EDGES MAGAZINE Issue 28

January 2002

The photo depicts a homeless client.

“… the mental prison is devastingly lonely. It is a sorrowful place because ultimately it is you who locks yourself up within a demented idea or feeling” John O'Donohur -exploring our hunger to belong

Paul Cullen T.H.O.M.A.S. Team.

I see this loneliness in the faces of up to fifty people each and every day. As I open up our drop-in centre here at St Anne’s House each afternoon, the faces of the forgotten file in for a hot meal and a cup of tea. Many of them are young, ravaged by alcohol and Heroin addiction. The desolation and suffering wears heavily on their faces. Yet still they come in with a smile and a joke. We chat about the little things, their day to day routines, and their problems. Some of the people in our drop-in never feel listened to. Some will talk about their housing problems. They need some help with furniture. So we give them a referral form for the local Churches In Action Furniture Store. Others come and talk to me about the addiction problems. They remember me from my using days and ask me how I’ve managed to do so well, and I tell them. “By asking people for help!” If they decide they want to take this further. I refer them to our Drug Support Group we run on Tuesdays, from which they can look further into our rehabilitation program.
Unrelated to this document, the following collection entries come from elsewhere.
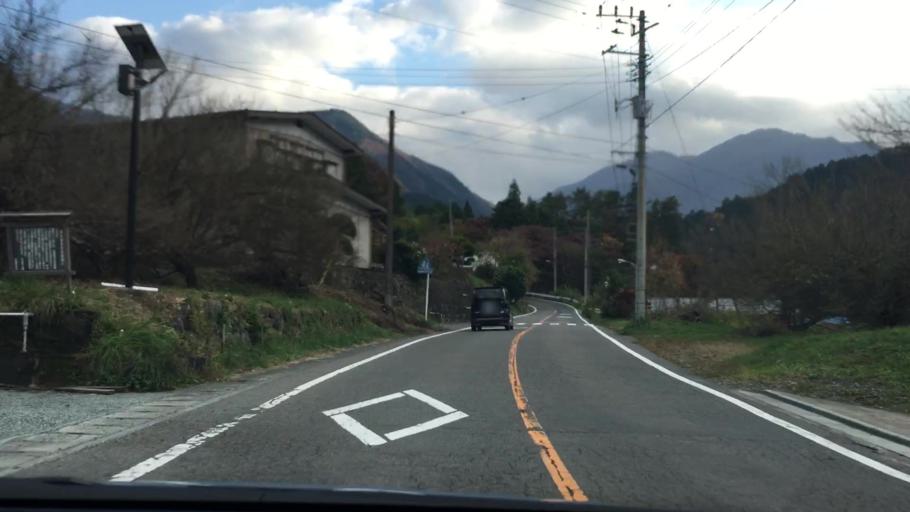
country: JP
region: Yamanashi
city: Uenohara
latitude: 35.5303
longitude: 139.0964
Over the last year since leaving the ‘Reconcile Program’. I have had the privilege of working in the drop-in every day, and I see these familiar faces come through our centre and am often hit by the futility and inadequacy that I feel. These beautiful people. Each with a heart, a mind and a soul. Lost in that chaotic fragile prison cell of their own lives. Pretty young people. Prostituting themselves or shoplifting every day to sustain their habits. That compulsion to use becoming ingrained. Repeating a pattern of behaviour, and accepting it as a way of life.

Some of our volunteers often ask me. “Where do they sleep?” “What do they do?” I can remember where I slept, the empty squats, the cold cellars, the squalor and the uncertainty of it all. At this particular time of year there are times when I look upon these sad smiling faces and I remember all too clearly. I remember how lonely I was and how trapped I felt in that small little world that my life had become. Disconnected from all the joys of Christmas and the celebration of life, and I feel lost in bewilderment. Saddened by both my feelings of ineptness and inability to do anything about it all. All we can provide, initially. Is a hot meal, a cup of tea and a friendly ear in a seemingly untrustworthy and unfriendly world.

I am grateful for my life today. For this gift I have given back to myself, and I have to remember that sometimes, we all lose our way in this life. We struggle, we falter and fall; and sometimes it takes a little time to find our way back home again.

“… Every trial endured and weathered in the right spirit makes a soul nobler and stronger than it was before.” --James Buckham.